Background: Staphylococcus aureus (S. aureus) and Staphylococcus epidermidis (S. epidermidis) are associated with many clinical infections, such as surgical site infections. These major infectious diseases frequently lead to clinical complications and increased healthcare costs, as standard treatments fail due to the rise of antibiotic resistance and the formation of biofilms. Therefore, new antibacterial treatments are urgently needed.
Aim: To investigate a newly patented combination therapy comprising the metal chelator diethyldithiocarbamate (DDC) and copper ions (Cu2+) against staphylococci biofilms.

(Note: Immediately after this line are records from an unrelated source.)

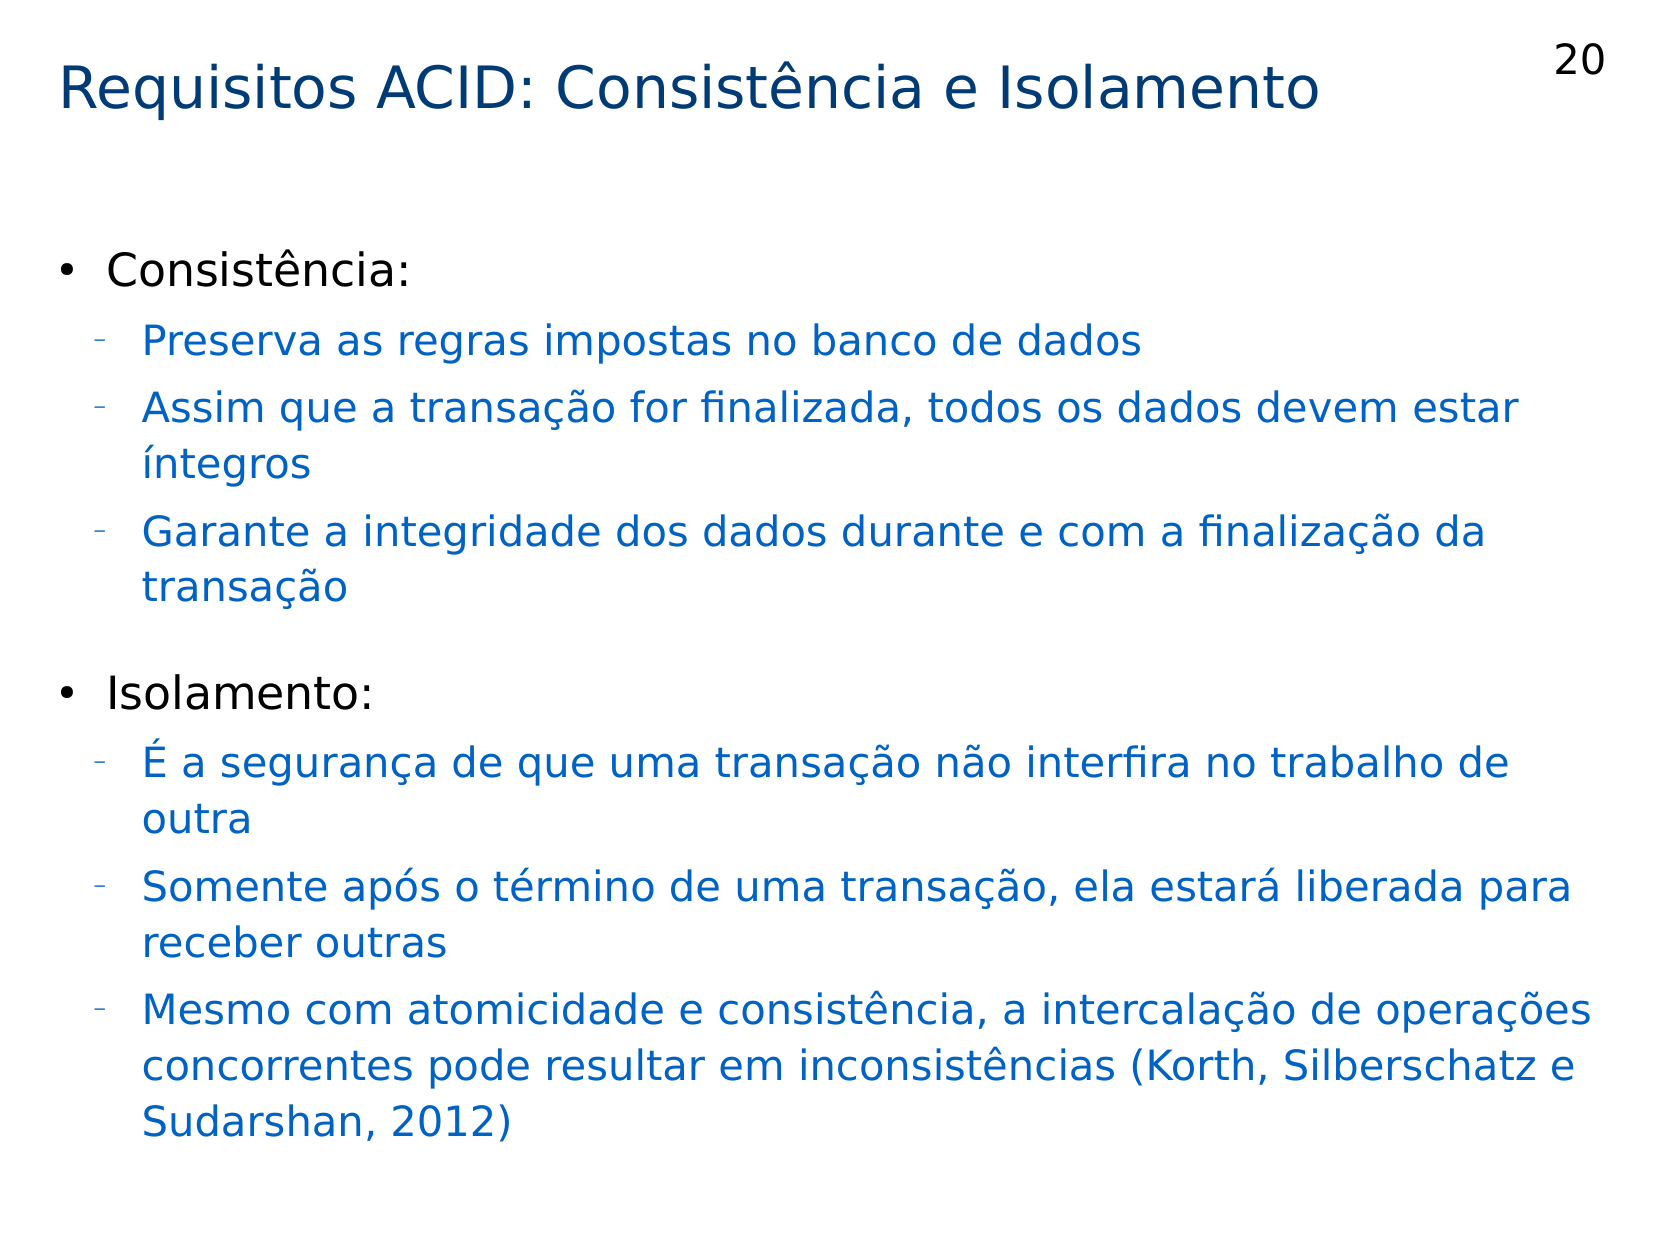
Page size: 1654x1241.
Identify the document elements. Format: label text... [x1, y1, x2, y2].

title Requisitos ACID: Consistência e Isolamento [59, 29, 1506, 148]
list Consistência: Preserva as regras impostas no banco de dados Assim que a transação for finalizada, todos os dados devem estar íntegros Garante a integridade dos dados durante e com a finalização da transação Isolamento: É a segurança de que uma transação não interfira no trabalho de outra Somente após o término de uma transação, ela estará liberada para receber outras Mesmo com atomicidade e consistência, a intercalação de operações concorrentes pode resultar em inconsistências (Korth, Silberschatz e Sudarshan, 2012) [59, 236, 1595, 1211]
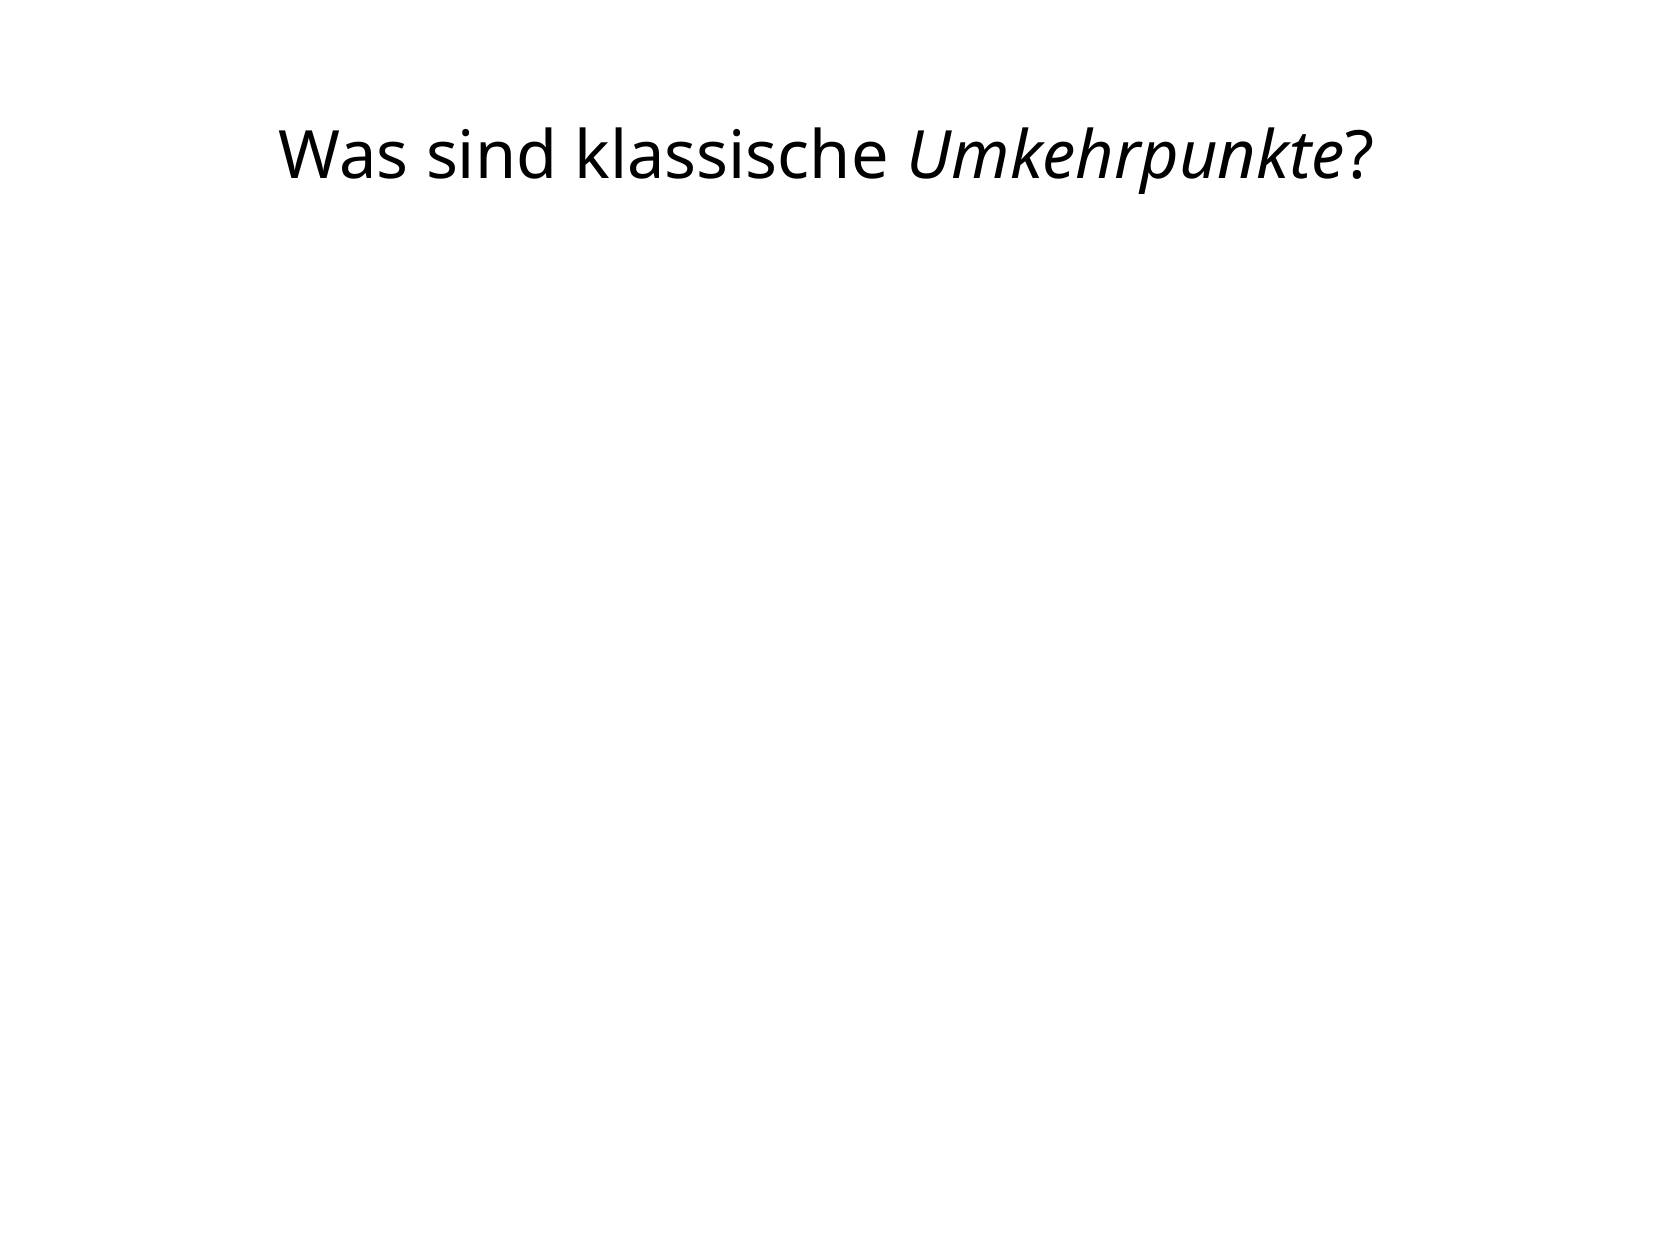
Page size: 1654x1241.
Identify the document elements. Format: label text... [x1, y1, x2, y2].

title Was sind klassische Umkehrpunkte? [82, 49, 1571, 257]
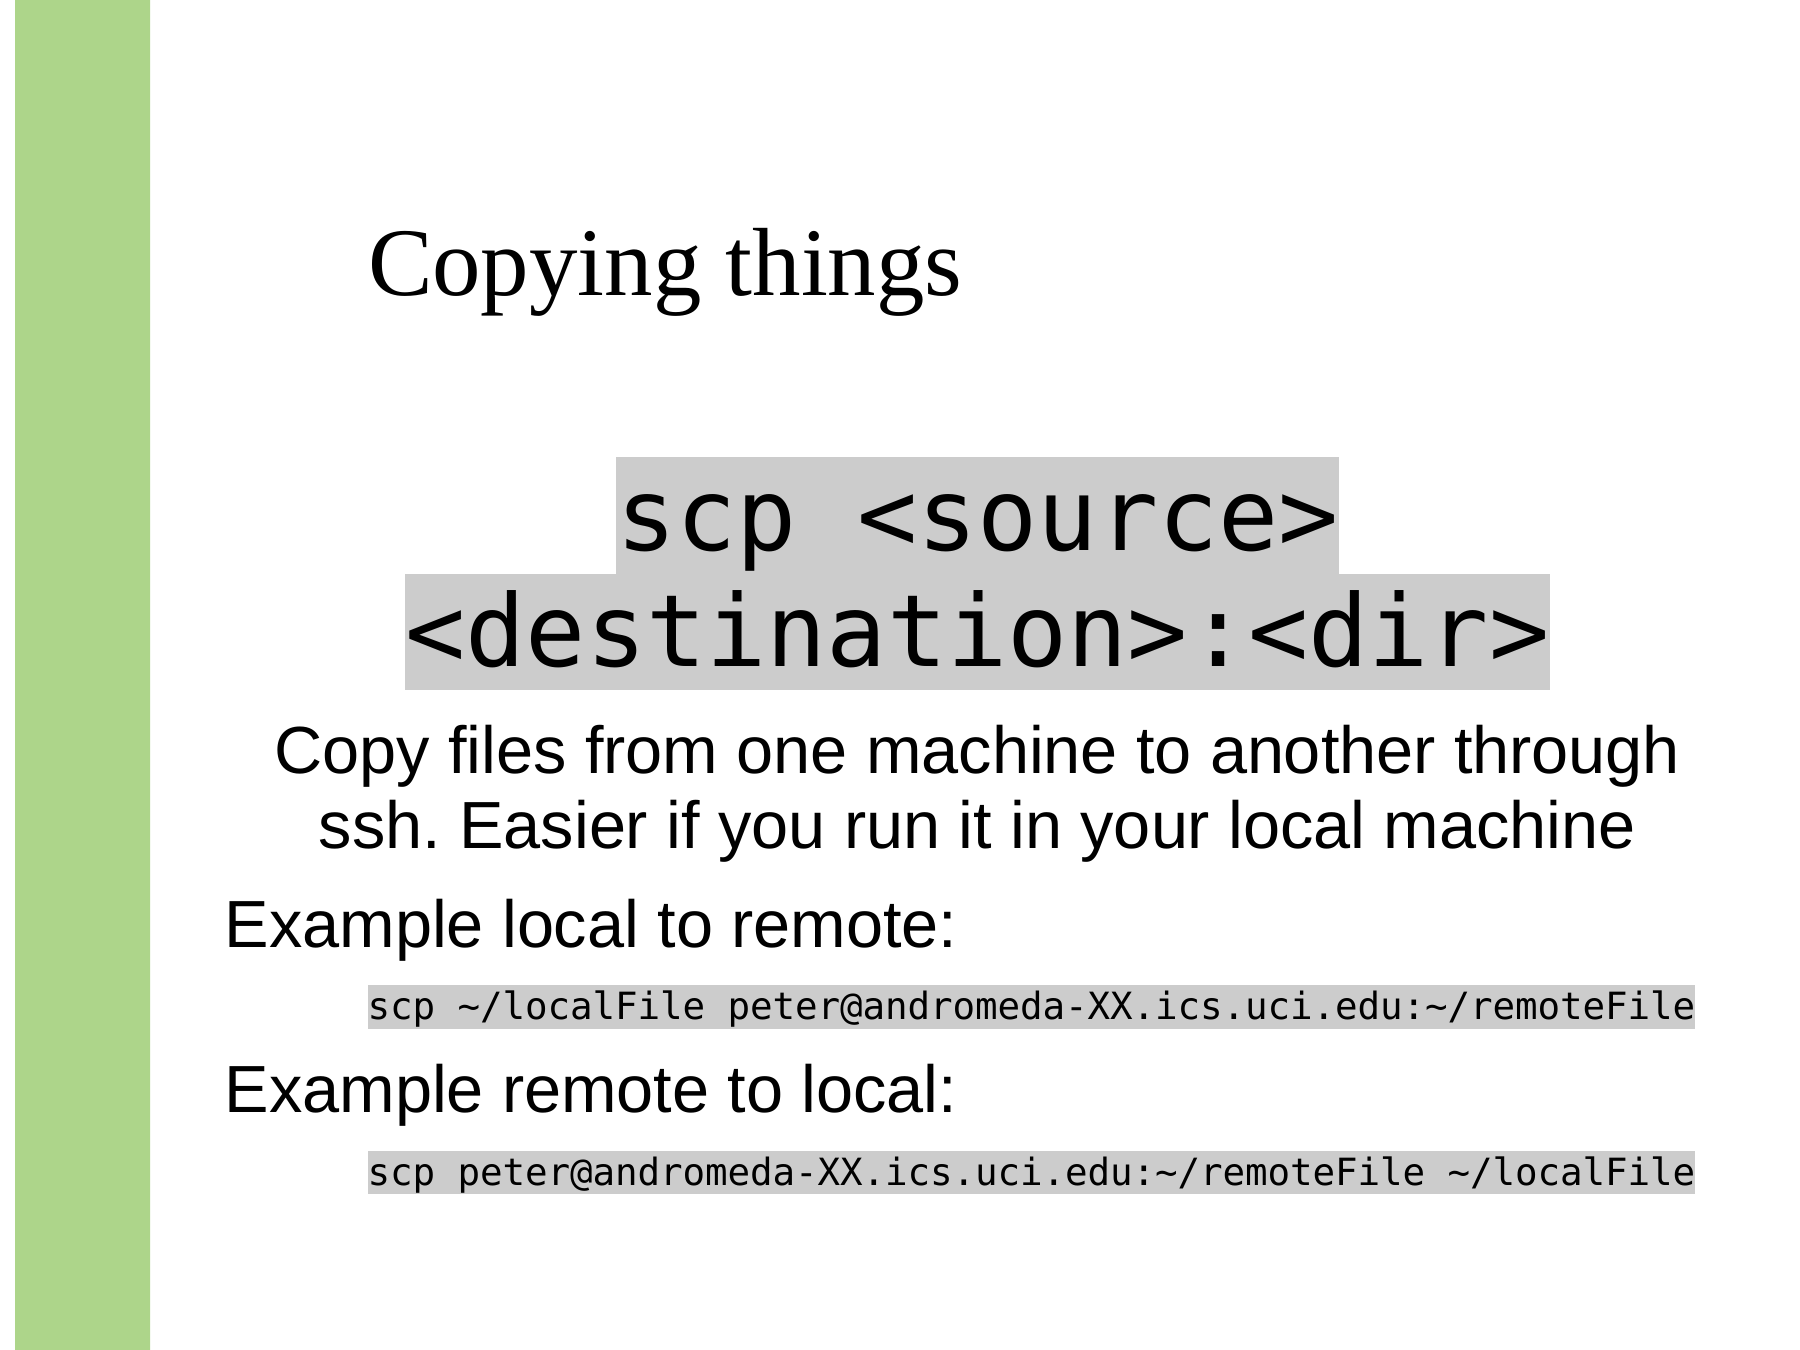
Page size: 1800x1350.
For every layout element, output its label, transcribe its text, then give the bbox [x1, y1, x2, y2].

Methods: DDC and Cu2+ were tested in vitro for their antibacterial activity against methicillin-resistant S. aureus (MRSA) and S. epidermidis using the AlarmarBlue viability assay. Prevention of bacterial attachment was assessed with the xCELLigence system. In vivo toxicity and efficacy of the DDC-Cu2+ combination was investigated in infected Galleria mellonella larvae over 4 days. Statistical analysis: log-rank test with Holm-Bonferroni adjustment of Kaplan-Meier survival curves.
Results: While DDC and Cu2+ alone failed to show substantial antibacterial activity, the DDC-Cu2+ combination demonstrated concentration-dependent antibacterial properties, with 99% MRSA and 87% S. epidermidis biofilm killing. When left untreated, staphylococci attached to surfaces over 48 h (cell index of MRSA: 0.50; S. epidermidis: 0.46), but attachment was prevented when treated with DDC-Cu2+ (cell index of MRSA: 0.04; S. epidermidis: 0.03). DDC-Cu2+ showed no toxicity in Galleria mellonella larvae and significantly increased the survival of MRSA infected larvae over 4 days (87% survival of infected, treated larvae vs. 47% survival of infected, untreated larvae, p<0.001).
Conclusion: DDC-Cu2+ effectively inhibited the attachment of staphylococci biofilms in vitro and showed non-toxicity and antimicrobial activity in vivo. Delivered in a thermosensitive gel, DDC-Cu2+ has capacity to progress to mammalian animal studies for the treatment of surgical site infections.